Sebagai akibat dari fana’ adalah baqa’ berarti kekal. Secara harfiah baqa’ berarti kekal, sedang menurut yang dimaksud para sufi, baqa’ adalah kekalnya sifat-sifat terpuji dan sifat-sifat Tuhan dalam diri manusia. Karena lenyapnya fana’ sifat-sifat basyariah, maka yang kekal adalah sifat-sifat ilahiah. Dalam istilah tasawuf fana’ dan baqa’ datang beriringan.

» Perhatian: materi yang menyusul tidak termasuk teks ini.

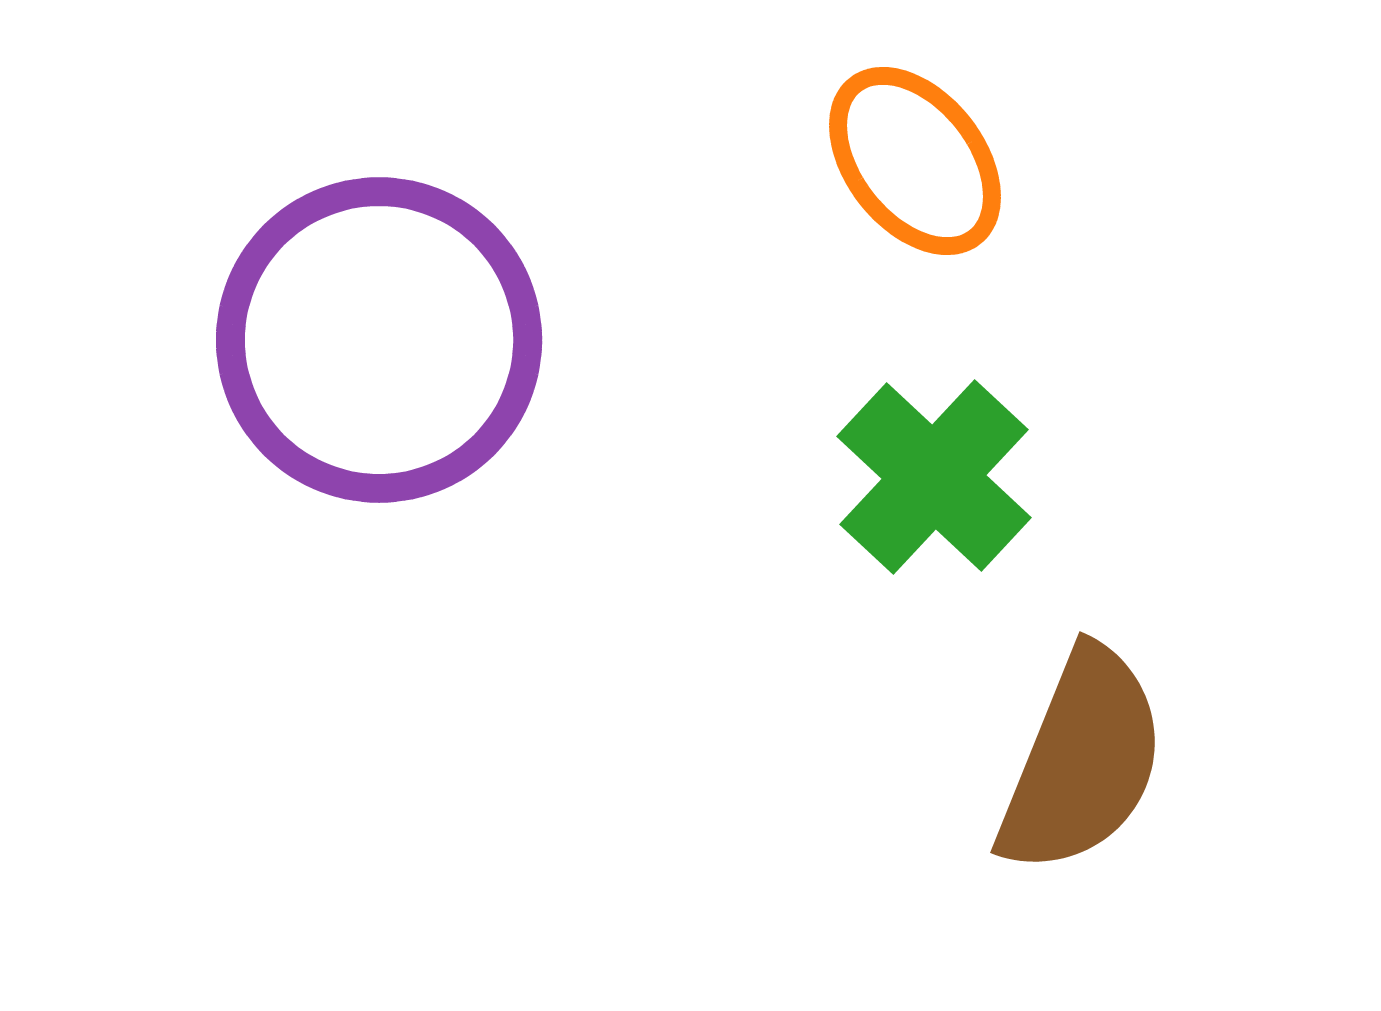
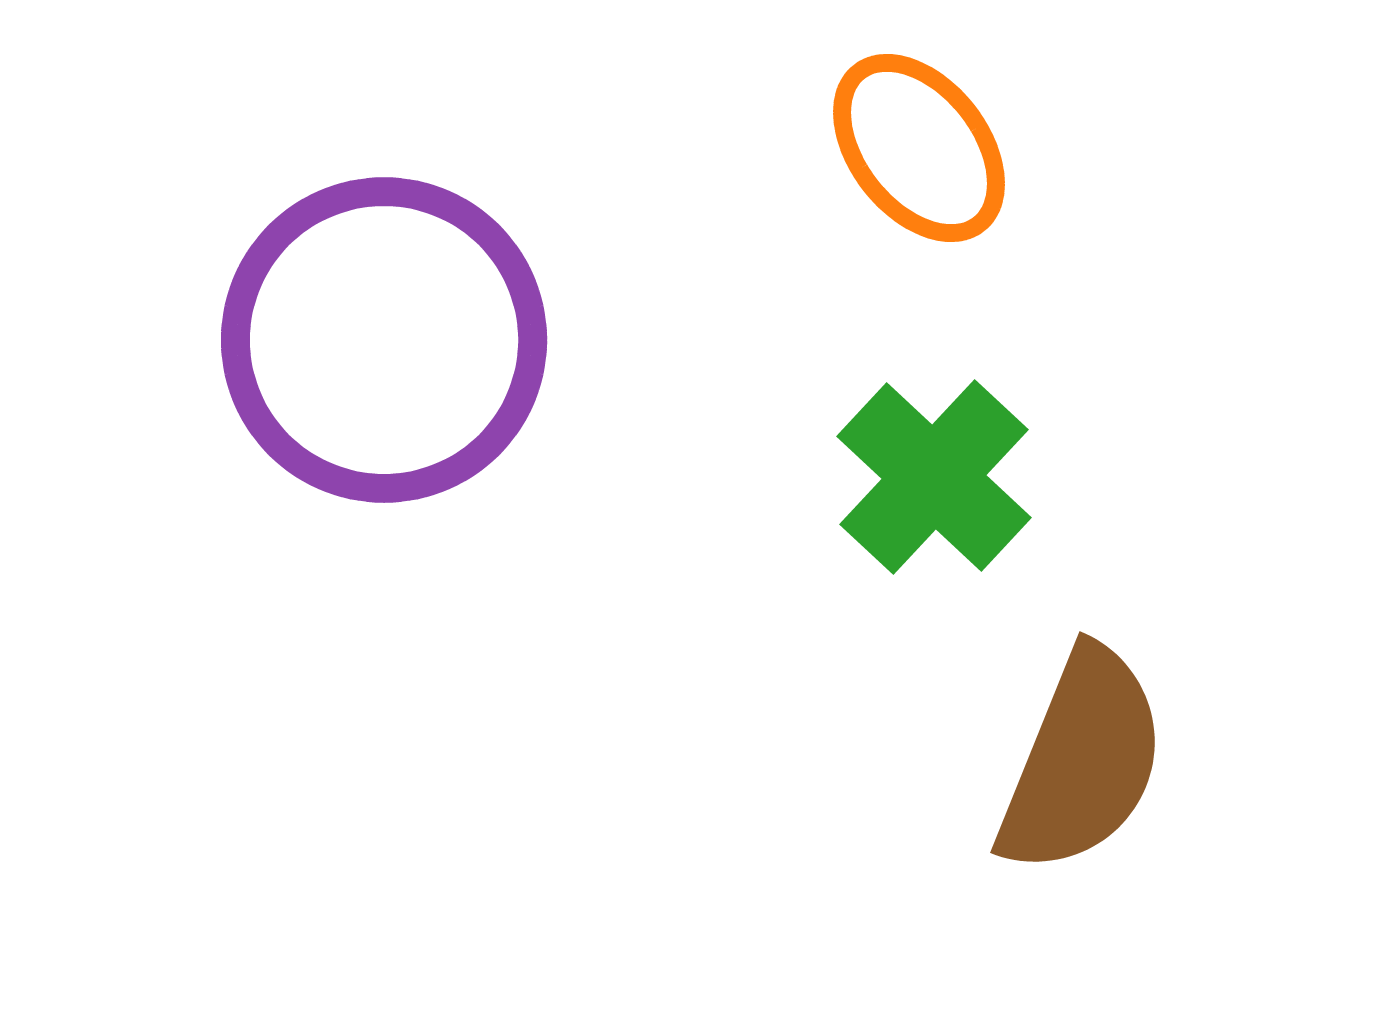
orange ellipse: moved 4 px right, 13 px up
purple circle: moved 5 px right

Baqa’ adalah kekalnya sifat-sifat ketuhanan, akhlak yang terpuji, ilmu pengetahuan dan kebersihan diri dari dosa dan maksiat. Untuk mencapai baqa’ ini perlu dilakukan usaha-usaha seperti:
1. bertaubat,
2. berdzikir,
3. beribadah, dan
4. menghiasai diri dengan akhlak terpuji.

Kesimpulan,
Yang dituju oleh fana’ dan baqa’ adalah mencapai persatuan secara rohaniah, dan batiniah dengan Tuhan, sehingga yang disadarinya hanya Tuhan dalam dirinya.

Referensi, Asy-Syaikh Ahmad ibnu Muhammad ibnu Atho'illah As-Sakandari,  Kitab Al-Hikam,  Pasal 18.